Based on successful public and private sector AI implementation, federal and defense agencies can achieve greater success in their AI deployments if they:

Have a strategic plan for AI. Select the purpose and focus of initial efforts with care and clearly define business challenges warranting AI adoption. That means, in part, identifying use cases that provide a significant return on investment. Moreover, the plan should also provide a means to address the agency’s readiness to leverage AI as there are several dimensions to readiness. For example, technology readiness refers to having the needed tools, technical infrastructure and data management strategies and capabilities in place. Workforce readiness refers to having needed talent recruitment and development, training, incentives, communications and change management structures and programs in place to successfully launch and sustain AI.
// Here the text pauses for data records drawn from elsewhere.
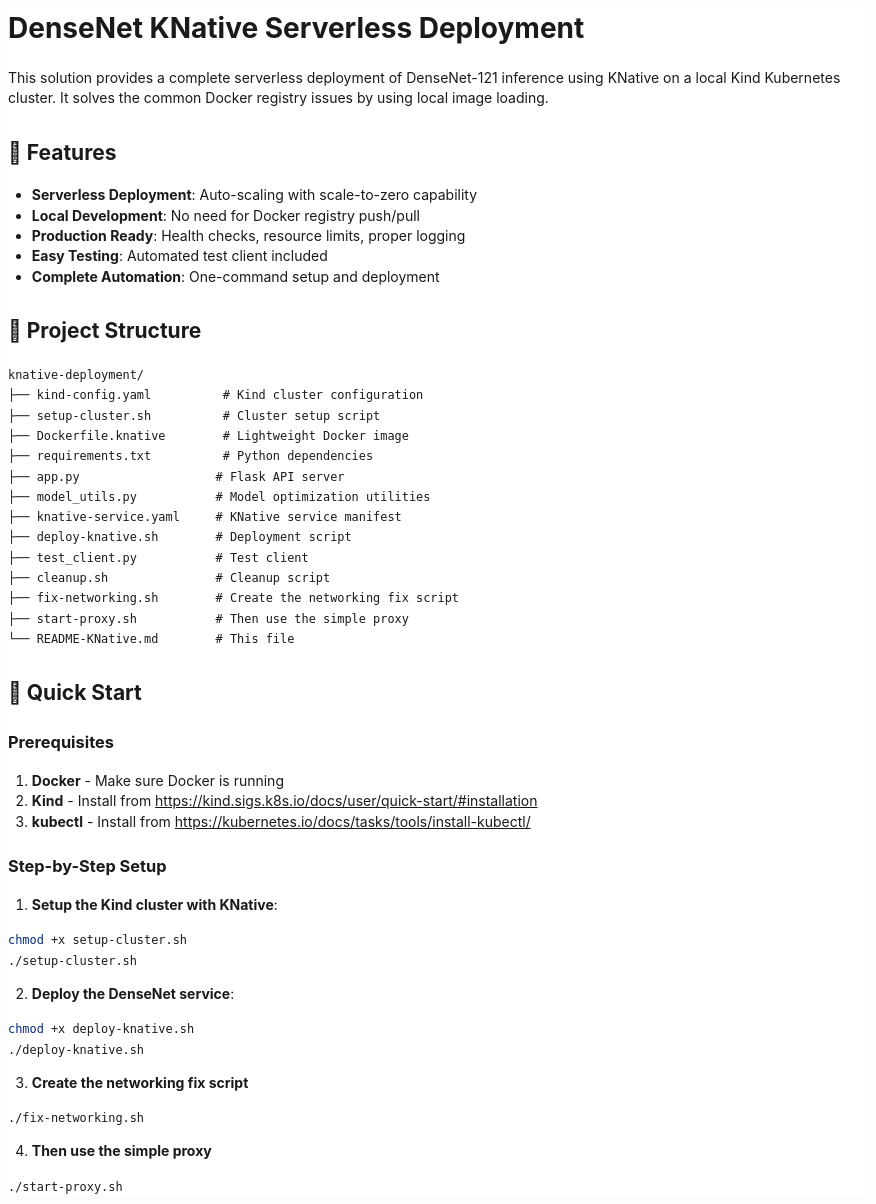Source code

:# DenseNet KNative Serverless Deployment

This solution provides a complete serverless deployment of DenseNet-121 inference using KNative on a local Kind Kubernetes cluster. It solves the common Docker registry issues by using local image loading.

## 🎯 Features

- **Serverless Deployment**: Auto-scaling with scale-to-zero capability
- **Local Development**: No need for Docker registry push/pull
- **Production Ready**: Health checks, resource limits, proper logging
- **Easy Testing**: Automated test client included
- **Complete Automation**: One-command setup and deployment

## 📁 Project Structure

```
knative-deployment/
├── kind-config.yaml          # Kind cluster configuration
├── setup-cluster.sh          # Cluster setup script
├── Dockerfile.knative        # Lightweight Docker image
├── requirements.txt          # Python dependencies
├── app.py                   # Flask API server
├── model_utils.py           # Model optimization utilities
├── knative-service.yaml     # KNative service manifest
├── deploy-knative.sh        # Deployment script
├── test_client.py           # Test client
├── cleanup.sh               # Cleanup script
├── fix-networking.sh        # Create the networking fix script
├── start-proxy.sh           # Then use the simple proxy
└── README-KNative.md        # This file
```

## 🚀 Quick Start

### Prerequisites

1. **Docker** - Make sure Docker is running
2. **Kind** - Install from https://kind.sigs.k8s.io/docs/user/quick-start/#installation
3. **kubectl** - Install from https://kubernetes.io/docs/tasks/tools/install-kubectl/

### Step-by-Step Setup

1. **Setup the Kind cluster with KNative**:
```bash
chmod +x setup-cluster.sh
./setup-cluster.sh
```

2. **Deploy the DenseNet service**:
```bash
chmod +x deploy-knative.sh
./deploy-knative.sh
```
3. **Create the networking fix script**
```bash
./fix-networking.sh
```
4. **Then use the simple proxy**
```bash
./start-proxy.sh
```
Understand your requirements and then phase solutions, from simpler to more complex. Amid the variety of AI “solution types”—such as task automation, pattern recognition or contextual reasoning—organizations will need to investigate the requirements of different user groups or use cases, technical and analytic complexities, and the ability to scale and sustain solutions across the enterprise. For example, robotic process automation is a relatively easy AI solution to implement to complete time-consuming, repetitive tasks such as data entry, data capture and data transferal from one source to another source. RPA can then serve as an easy gateway for the organization to tackle more advanced automation leveraging AI. 

Use an agile approach and develop iteratively. Such an approach can strengthen efforts to engage users and build trust, and there has to be a level of risk tolerance for this approach to work. Agile methodology can be helpful for facilitating collaboration and adoption. Central to this approach is adaptive planning, evolutionary development, early delivery, continuous improvement, and rapid and flexible response to change, which inherently allows for a fail fast element to quickly identify success or failure.  
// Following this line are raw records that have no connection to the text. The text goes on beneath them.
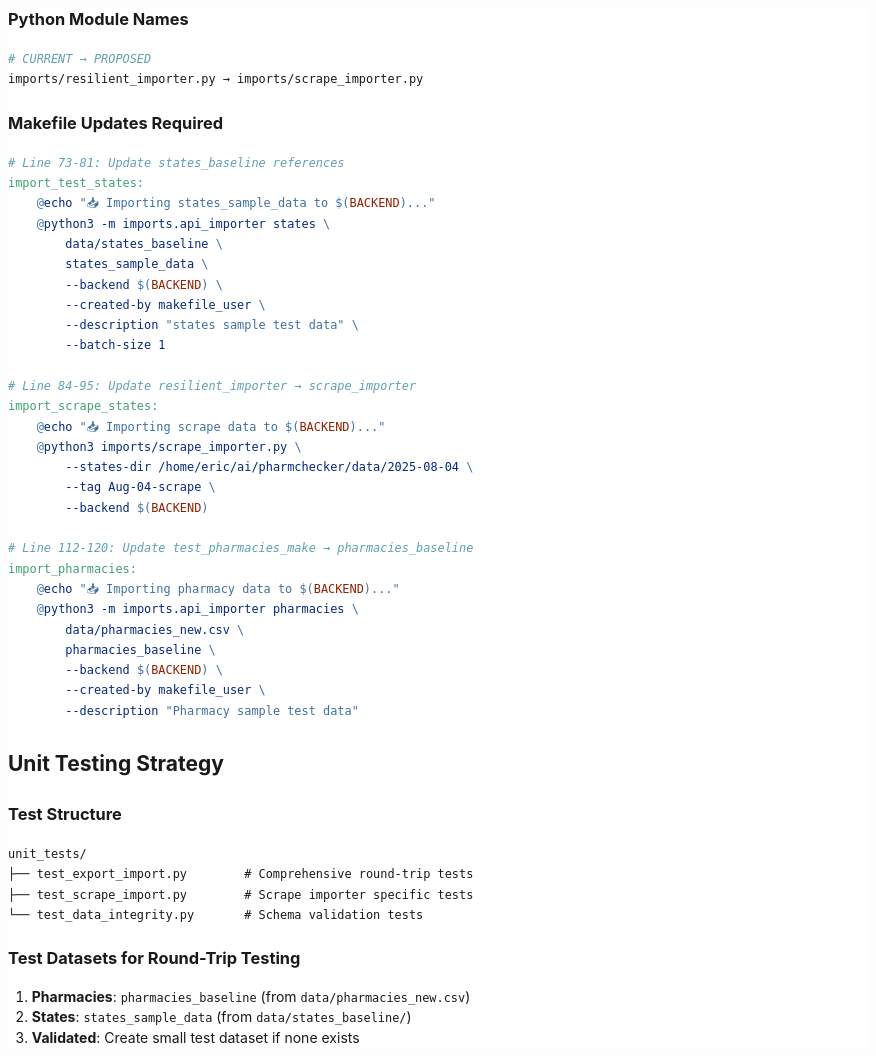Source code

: ### Python Module Names
```bash
# CURRENT → PROPOSED  
imports/resilient_importer.py → imports/scrape_importer.py
```

### Makefile Updates Required
```makefile
# Line 73-81: Update states_baseline references
import_test_states:
	@echo "📥 Importing states_sample_data to $(BACKEND)..."
	@python3 -m imports.api_importer states \
		data/states_baseline \
		states_sample_data \
		--backend $(BACKEND) \
		--created-by makefile_user \
		--description "states sample test data" \
		--batch-size 1

# Line 84-95: Update resilient_importer → scrape_importer
import_scrape_states:
	@echo "📥 Importing scrape data to $(BACKEND)..."
	@python3 imports/scrape_importer.py \
		--states-dir /home/eric/ai/pharmchecker/data/2025-08-04 \
		--tag Aug-04-scrape \
		--backend $(BACKEND)

# Line 112-120: Update test_pharmacies_make → pharmacies_baseline  
import_pharmacies:
	@echo "📥 Importing pharmacy data to $(BACKEND)..."
	@python3 -m imports.api_importer pharmacies \
		data/pharmacies_new.csv \
		pharmacies_baseline \
		--backend $(BACKEND) \
		--created-by makefile_user \
		--description "Pharmacy sample test data"
```

## Unit Testing Strategy

### Test Structure
```
unit_tests/
├── test_export_import.py        # Comprehensive round-trip tests
├── test_scrape_import.py        # Scrape importer specific tests  
└── test_data_integrity.py       # Schema validation tests
```

### Test Datasets for Round-Trip Testing
1. **Pharmacies**: `pharmacies_baseline` (from `data/pharmacies_new.csv`)
2. **States**: `states_sample_data` (from `data/states_baseline/`)
3. **Validated**: Create small test dataset if none exists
AI is a human endeavor. People must bring needed leadership, accountability, motivation and expertise to the project both before and after it becomes operational and, later, as it scales. Having humans in the loop ensures better integration into work processes, builds trust, and creates accountabilities for the performance of AI solutions. 

There are many factors that contribute to a project’s success, but these considerations can be key as agencies strive to harness AI more fully in support of their missions. 

Philip Dietz, MBA, is a principal at Booz Allen Hamilton leading data science and analytics.